::: Material for this exercise :::

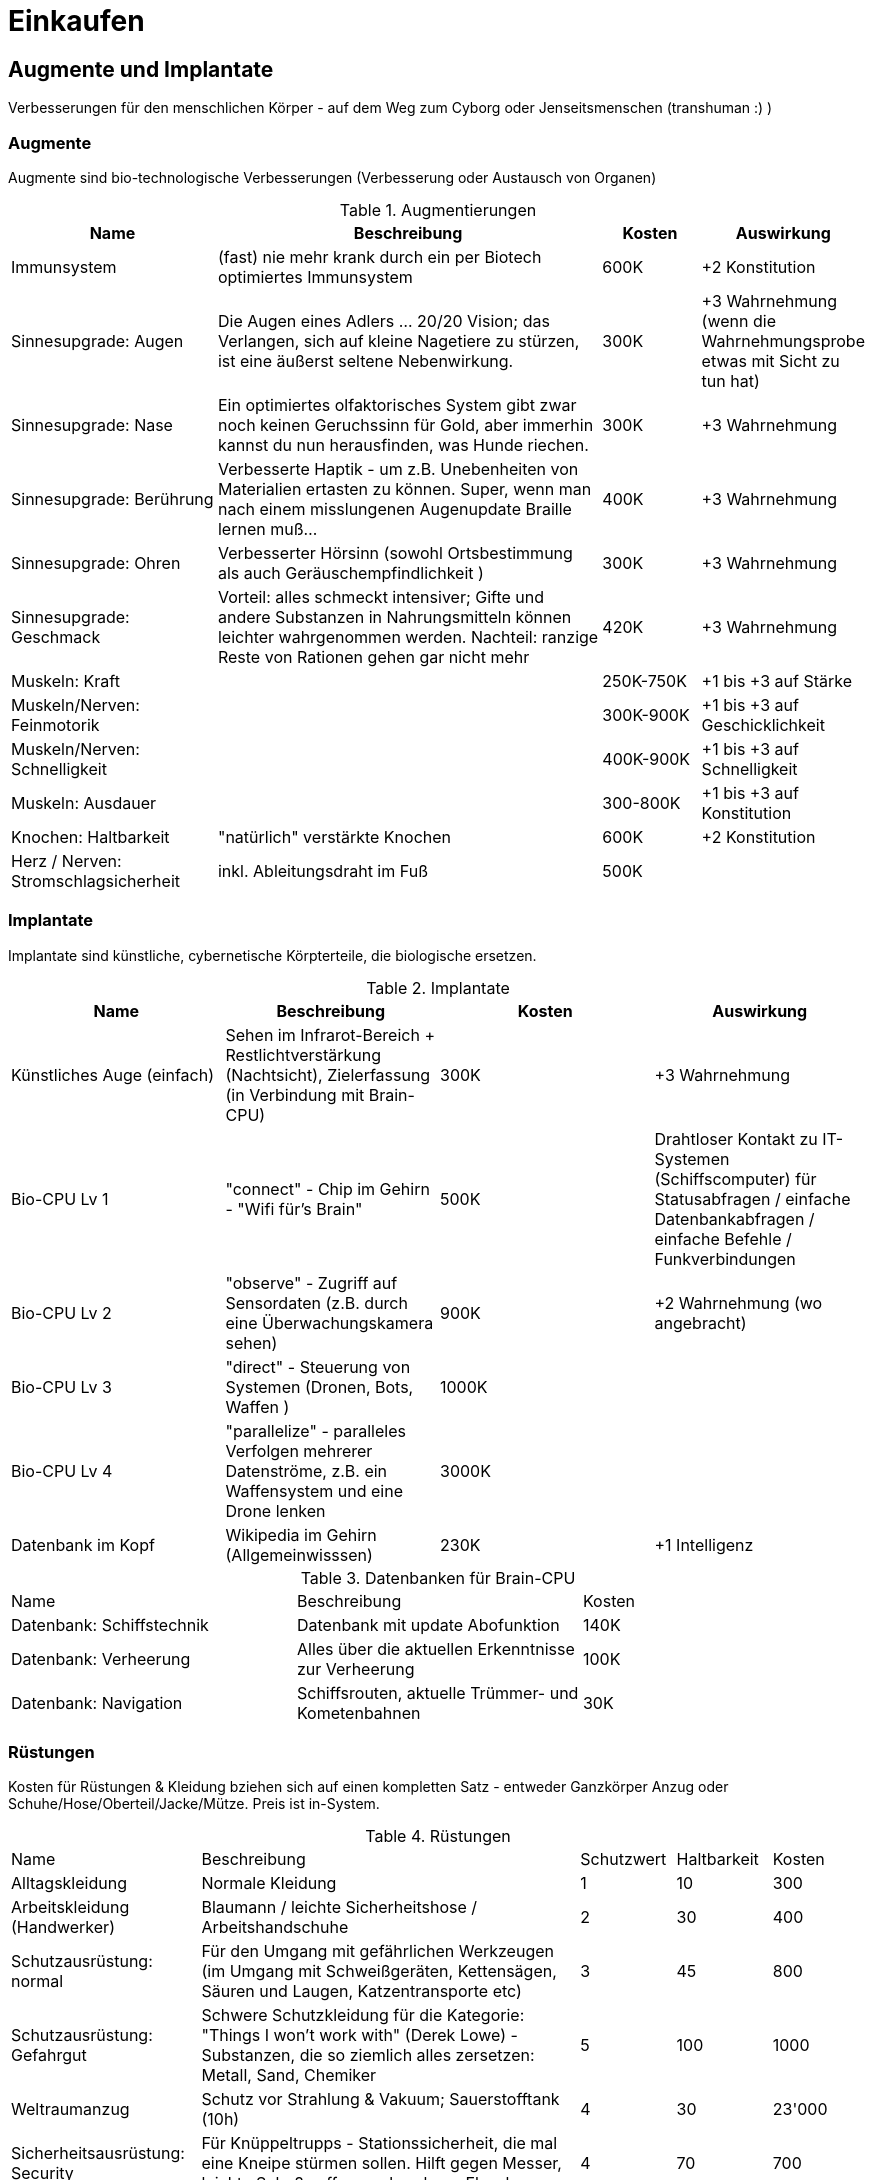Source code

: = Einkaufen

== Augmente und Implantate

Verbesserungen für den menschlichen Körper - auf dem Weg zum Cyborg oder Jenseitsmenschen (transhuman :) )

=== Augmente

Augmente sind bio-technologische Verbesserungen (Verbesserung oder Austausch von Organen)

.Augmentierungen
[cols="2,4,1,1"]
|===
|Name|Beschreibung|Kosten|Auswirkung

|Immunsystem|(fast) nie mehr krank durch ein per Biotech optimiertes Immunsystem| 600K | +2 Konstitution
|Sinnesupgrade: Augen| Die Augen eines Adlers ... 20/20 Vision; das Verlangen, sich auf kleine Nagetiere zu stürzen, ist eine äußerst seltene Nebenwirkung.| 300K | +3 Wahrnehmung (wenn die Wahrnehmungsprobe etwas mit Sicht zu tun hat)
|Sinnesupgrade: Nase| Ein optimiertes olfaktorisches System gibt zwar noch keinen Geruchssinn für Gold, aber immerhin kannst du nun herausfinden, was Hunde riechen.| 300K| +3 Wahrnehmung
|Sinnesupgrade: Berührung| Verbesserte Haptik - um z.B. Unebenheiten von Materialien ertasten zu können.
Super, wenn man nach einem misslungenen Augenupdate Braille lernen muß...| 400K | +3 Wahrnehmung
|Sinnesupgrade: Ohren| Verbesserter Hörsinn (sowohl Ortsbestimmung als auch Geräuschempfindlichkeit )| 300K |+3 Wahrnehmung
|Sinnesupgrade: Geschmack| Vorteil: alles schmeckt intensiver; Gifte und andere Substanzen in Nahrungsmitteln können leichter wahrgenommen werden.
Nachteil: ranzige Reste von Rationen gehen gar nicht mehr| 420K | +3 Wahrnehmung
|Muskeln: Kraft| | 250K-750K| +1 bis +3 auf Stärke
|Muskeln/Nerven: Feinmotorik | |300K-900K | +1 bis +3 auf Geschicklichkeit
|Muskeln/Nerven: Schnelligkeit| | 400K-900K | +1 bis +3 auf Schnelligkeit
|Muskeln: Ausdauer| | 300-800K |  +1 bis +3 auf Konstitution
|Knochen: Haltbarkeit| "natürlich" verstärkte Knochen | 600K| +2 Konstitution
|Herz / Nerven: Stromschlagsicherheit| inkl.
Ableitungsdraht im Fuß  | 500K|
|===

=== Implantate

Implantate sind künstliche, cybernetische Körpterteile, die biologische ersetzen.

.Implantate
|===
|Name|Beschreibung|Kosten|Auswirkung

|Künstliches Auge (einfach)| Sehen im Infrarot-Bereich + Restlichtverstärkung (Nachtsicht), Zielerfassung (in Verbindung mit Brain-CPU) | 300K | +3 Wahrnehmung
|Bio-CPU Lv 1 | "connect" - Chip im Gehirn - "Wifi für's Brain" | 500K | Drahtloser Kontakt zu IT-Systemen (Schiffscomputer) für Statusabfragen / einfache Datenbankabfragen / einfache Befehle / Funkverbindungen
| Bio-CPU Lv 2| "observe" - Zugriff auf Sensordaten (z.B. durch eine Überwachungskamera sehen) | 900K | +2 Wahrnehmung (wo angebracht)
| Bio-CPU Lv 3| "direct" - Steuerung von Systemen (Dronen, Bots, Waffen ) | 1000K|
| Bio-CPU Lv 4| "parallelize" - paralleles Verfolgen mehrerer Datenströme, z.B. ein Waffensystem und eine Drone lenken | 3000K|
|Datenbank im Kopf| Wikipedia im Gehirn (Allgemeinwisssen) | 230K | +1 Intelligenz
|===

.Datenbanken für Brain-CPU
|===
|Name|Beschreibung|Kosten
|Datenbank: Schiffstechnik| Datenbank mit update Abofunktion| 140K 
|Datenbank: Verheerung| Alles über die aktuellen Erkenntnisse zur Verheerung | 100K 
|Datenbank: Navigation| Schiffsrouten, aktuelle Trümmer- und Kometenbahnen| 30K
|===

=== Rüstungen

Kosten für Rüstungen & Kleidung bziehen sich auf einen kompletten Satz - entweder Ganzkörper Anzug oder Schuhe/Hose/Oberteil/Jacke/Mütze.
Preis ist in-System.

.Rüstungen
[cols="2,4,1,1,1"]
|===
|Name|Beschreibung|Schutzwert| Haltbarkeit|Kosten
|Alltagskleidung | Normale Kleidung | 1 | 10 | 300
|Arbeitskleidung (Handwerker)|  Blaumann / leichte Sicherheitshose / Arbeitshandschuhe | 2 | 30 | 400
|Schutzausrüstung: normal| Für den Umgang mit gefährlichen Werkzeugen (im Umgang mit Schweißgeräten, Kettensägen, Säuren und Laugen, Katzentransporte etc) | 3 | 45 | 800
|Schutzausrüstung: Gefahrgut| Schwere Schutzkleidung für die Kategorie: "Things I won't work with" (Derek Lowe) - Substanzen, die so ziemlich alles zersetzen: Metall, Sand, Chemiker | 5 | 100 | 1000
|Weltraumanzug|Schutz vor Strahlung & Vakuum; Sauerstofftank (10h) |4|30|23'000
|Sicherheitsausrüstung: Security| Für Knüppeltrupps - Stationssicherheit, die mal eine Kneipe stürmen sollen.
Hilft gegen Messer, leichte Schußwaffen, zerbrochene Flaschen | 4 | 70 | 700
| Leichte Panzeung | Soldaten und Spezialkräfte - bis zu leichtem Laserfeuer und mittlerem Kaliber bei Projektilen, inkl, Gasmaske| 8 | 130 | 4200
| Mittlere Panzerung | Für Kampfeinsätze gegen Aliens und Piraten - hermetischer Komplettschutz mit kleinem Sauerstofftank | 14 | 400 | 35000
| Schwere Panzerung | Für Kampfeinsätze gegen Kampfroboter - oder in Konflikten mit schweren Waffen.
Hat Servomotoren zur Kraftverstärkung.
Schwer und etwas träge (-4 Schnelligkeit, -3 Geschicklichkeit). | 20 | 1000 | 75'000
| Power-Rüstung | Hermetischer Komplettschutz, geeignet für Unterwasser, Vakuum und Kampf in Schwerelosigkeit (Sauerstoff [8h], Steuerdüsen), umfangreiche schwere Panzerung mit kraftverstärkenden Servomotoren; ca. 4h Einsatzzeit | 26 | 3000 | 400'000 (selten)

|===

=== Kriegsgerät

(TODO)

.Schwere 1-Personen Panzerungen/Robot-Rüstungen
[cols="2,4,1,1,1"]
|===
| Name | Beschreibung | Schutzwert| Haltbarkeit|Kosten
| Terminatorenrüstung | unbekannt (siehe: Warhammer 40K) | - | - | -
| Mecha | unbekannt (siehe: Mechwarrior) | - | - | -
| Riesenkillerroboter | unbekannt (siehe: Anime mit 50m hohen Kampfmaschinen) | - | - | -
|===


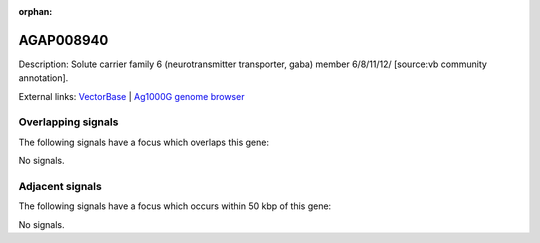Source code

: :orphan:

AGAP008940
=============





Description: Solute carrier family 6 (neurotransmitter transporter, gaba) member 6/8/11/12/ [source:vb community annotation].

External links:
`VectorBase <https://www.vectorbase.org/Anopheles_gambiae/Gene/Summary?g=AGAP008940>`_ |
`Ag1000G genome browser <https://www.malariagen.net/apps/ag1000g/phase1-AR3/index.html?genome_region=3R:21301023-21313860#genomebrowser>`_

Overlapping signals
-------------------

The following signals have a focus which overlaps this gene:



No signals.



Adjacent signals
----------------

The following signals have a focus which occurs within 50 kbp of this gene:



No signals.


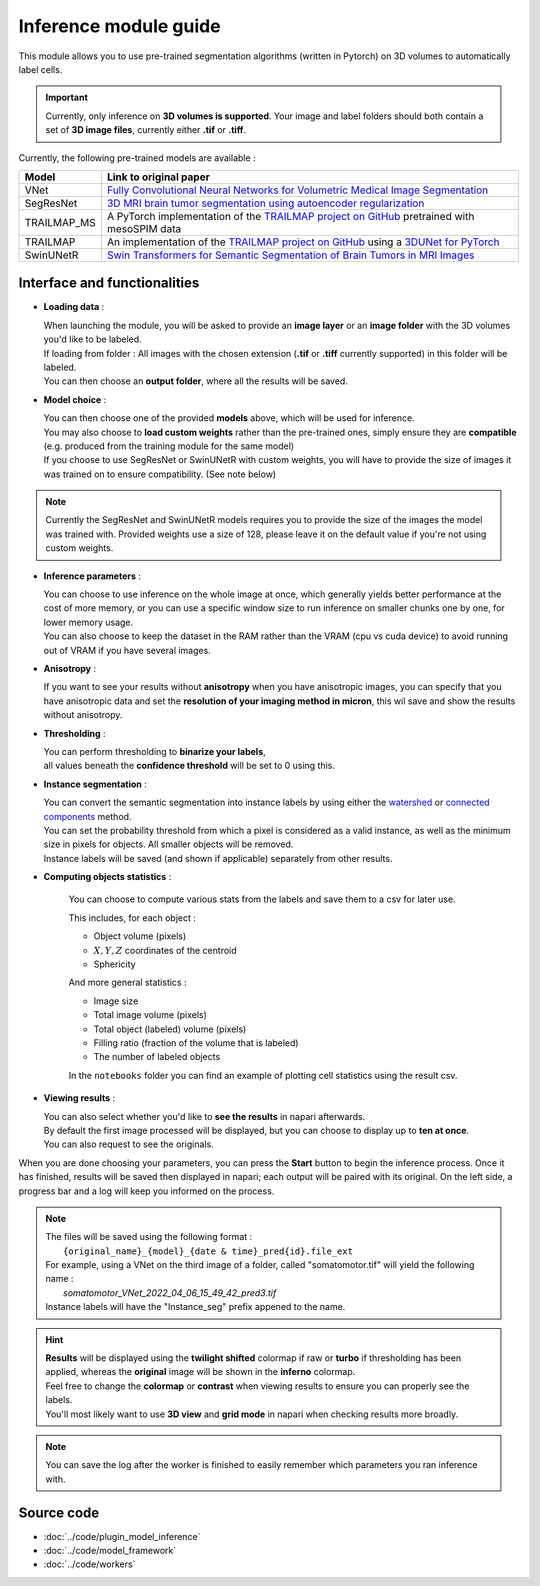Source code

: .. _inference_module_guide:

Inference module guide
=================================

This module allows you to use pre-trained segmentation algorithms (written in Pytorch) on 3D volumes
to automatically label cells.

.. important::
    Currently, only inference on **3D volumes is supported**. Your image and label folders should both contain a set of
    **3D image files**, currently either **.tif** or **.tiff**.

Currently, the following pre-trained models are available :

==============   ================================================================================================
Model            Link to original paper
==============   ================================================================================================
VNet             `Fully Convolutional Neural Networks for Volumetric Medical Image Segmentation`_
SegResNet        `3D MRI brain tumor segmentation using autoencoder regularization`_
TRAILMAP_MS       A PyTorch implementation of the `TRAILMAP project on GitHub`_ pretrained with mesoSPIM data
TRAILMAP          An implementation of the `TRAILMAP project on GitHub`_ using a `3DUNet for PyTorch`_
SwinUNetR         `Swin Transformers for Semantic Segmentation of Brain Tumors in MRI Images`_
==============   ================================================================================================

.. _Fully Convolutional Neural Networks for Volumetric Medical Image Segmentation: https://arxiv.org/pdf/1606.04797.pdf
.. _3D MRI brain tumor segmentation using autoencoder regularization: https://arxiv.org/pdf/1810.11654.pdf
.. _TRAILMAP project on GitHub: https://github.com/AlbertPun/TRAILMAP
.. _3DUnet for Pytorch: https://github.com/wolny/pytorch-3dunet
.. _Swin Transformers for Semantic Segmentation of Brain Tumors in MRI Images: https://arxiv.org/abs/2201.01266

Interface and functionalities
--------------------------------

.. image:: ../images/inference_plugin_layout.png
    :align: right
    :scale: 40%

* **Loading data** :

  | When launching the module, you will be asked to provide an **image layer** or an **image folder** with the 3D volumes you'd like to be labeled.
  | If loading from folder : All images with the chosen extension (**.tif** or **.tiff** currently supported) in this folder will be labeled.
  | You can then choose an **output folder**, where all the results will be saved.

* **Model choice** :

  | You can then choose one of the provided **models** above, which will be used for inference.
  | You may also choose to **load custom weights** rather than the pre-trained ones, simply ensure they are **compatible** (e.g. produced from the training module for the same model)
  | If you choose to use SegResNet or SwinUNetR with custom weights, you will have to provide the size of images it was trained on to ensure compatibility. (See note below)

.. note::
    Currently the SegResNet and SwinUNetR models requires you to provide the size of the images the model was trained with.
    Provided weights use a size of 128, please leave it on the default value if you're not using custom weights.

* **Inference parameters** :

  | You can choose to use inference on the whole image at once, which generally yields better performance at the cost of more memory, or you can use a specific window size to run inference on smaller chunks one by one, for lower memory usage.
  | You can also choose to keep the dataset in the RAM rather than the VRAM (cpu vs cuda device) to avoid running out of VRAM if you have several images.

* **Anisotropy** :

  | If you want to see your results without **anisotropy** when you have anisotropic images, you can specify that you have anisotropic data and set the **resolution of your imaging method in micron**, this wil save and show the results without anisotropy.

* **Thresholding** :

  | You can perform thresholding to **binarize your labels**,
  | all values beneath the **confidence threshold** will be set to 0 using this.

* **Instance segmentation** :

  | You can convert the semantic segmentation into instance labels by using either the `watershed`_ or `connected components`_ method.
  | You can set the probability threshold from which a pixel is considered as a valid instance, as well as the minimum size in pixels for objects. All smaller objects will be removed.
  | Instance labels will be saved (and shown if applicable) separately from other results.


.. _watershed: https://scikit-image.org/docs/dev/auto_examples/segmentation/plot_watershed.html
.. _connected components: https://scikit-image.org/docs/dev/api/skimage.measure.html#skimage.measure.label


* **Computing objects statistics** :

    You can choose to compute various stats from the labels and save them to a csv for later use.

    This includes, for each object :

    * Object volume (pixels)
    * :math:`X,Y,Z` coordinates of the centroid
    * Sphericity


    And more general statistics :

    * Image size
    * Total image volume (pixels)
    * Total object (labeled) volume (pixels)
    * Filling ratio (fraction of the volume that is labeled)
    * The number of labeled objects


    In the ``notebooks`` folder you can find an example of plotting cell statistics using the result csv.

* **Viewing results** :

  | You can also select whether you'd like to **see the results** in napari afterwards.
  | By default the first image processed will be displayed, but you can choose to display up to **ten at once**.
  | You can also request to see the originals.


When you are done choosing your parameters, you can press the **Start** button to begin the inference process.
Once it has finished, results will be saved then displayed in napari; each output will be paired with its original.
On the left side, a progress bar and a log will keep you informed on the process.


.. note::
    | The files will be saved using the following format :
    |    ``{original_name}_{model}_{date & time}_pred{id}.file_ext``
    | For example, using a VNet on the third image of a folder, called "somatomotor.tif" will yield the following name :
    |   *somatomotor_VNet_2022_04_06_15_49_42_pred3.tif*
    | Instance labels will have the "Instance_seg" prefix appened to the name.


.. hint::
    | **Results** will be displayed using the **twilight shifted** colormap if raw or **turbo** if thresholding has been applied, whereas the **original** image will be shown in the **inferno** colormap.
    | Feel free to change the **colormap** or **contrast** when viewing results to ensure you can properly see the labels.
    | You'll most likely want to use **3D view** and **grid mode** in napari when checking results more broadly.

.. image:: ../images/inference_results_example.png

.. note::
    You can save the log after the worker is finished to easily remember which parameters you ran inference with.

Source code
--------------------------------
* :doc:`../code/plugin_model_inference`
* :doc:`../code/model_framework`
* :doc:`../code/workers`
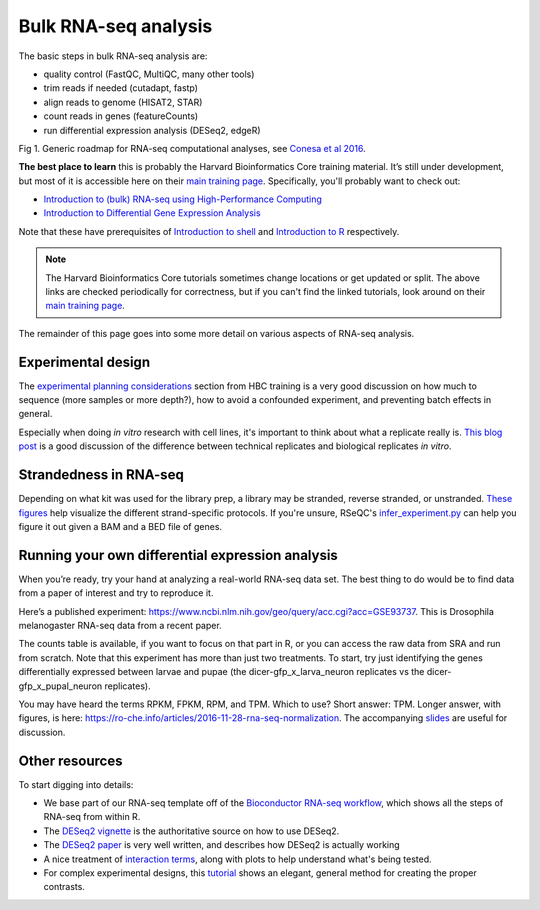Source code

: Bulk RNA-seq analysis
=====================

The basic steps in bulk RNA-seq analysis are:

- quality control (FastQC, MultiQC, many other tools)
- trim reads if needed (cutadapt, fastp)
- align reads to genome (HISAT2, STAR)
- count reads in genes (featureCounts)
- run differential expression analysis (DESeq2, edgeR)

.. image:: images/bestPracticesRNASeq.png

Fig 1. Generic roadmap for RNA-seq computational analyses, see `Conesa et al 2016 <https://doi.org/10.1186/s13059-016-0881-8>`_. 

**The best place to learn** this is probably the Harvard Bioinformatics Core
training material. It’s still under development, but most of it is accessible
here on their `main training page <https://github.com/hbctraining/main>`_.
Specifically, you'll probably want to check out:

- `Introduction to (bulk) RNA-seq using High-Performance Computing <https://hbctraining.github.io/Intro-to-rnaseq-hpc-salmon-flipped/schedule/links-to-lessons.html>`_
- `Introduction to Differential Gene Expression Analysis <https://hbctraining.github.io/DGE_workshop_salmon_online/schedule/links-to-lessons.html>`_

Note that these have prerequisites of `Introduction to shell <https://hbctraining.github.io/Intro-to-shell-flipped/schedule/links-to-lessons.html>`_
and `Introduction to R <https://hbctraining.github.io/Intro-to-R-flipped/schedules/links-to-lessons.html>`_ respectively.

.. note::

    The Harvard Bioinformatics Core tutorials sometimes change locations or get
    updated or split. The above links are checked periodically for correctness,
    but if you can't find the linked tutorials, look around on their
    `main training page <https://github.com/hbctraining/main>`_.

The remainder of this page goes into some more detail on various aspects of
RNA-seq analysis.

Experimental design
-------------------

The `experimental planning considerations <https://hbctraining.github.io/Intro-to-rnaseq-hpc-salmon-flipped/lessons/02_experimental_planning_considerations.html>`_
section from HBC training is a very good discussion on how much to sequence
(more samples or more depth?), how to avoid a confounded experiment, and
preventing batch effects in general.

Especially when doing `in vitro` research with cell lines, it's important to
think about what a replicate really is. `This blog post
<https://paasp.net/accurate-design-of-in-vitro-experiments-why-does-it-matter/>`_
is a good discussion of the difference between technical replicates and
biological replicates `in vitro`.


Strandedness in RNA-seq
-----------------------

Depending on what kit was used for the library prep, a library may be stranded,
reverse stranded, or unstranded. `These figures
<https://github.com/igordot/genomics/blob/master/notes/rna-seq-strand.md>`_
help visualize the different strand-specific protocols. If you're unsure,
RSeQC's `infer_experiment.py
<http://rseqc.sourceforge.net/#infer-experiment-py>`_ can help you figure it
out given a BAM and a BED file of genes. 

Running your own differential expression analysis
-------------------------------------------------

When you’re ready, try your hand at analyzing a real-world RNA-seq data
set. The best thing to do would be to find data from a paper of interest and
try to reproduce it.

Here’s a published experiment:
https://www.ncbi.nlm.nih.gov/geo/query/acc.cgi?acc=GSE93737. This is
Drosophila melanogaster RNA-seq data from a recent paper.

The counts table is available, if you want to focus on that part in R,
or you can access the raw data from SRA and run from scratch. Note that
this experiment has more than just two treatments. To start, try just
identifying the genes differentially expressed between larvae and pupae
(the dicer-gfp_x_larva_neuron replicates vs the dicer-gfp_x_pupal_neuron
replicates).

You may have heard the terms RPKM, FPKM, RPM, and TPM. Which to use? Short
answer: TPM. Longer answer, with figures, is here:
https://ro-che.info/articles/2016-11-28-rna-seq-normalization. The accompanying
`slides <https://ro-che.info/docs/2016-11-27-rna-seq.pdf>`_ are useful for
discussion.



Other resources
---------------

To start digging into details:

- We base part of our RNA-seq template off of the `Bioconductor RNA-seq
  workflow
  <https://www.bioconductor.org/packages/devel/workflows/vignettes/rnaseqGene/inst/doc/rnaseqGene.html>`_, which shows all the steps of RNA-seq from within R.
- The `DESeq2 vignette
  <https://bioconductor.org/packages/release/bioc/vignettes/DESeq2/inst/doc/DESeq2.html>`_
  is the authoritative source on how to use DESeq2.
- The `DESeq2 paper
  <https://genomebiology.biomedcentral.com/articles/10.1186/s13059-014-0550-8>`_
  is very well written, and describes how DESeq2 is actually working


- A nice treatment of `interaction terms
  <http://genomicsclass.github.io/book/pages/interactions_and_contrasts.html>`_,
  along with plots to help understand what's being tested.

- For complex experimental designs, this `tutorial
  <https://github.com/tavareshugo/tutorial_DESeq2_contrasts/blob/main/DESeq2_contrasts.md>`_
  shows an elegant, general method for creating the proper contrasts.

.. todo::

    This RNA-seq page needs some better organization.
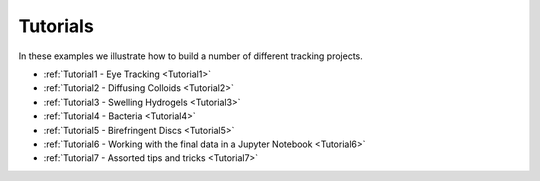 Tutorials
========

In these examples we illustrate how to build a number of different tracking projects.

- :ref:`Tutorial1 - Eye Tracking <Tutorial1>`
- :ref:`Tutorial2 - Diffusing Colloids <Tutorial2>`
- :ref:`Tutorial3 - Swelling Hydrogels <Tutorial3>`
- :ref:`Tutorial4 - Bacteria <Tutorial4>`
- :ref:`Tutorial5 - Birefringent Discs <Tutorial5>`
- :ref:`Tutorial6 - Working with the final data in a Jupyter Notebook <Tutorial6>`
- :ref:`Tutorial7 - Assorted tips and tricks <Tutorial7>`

:::

Across the entries above, find each line with the word "number" and please copy it out.

    * The number of labeled objects
In these examples we illustrate how to build a number of different tracking projects.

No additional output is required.